Judge Michael Hogan set sentencing for November 23. Seda claimed the money was intended as a tithe that his accountant failed to disclose on a tax return for the US chapter of the Al-Haramain Islamic Foundation in Ashland, Oregon The foundation has been declared a terrorist organisation by the US government.

The tax-fraud conviction was the government`s first significant victory in its prosecution of Al-Haramain, which it began investigating shortly after the September 11, 2001, terrorism attacks. A federal judge ruled in another case involving the charity that the government`s programme of wiretapping suspected terrorists without getting permission from a judge was illegal.

Prosecutors said Seda had a more sinister purpose, arguing throughout the week-long trial that he was a Muslim radical posing as a moderate promoting peace.
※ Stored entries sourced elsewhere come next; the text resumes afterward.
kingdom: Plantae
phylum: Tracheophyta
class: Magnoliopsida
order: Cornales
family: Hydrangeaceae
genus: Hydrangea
They alleged he was trying to smuggle the money to help fighters overthrow the Chechnyan government.

The jury returned the verdict after nearly 13 hours of deliberation. A groan passed through the courtroom as Seda`s family slumped down on the benches. Seda, wearing a purple polo shirt with his beard neatly trimmed, turned and smiled at his family.

Assistant US attorneys Charles Gorder Jr and Chris Cardani told the jury that Al-Haramain distributed the Quran to US prison inmates. They said non-Muslims were issued a regular Quran while Muslim prisoners got an edition with an appendix calling for violence against Jews and non-believers, a version they called the "Noble Quran".

Part of Seda`s crime occurred when the charity`s co-founder, Soliman Al-Buthe, left the country with a donation of about USD 130,000, converted to traveller`s checks, without declaring the amount. Seda also failed to note the donation on the charity`s tax forms.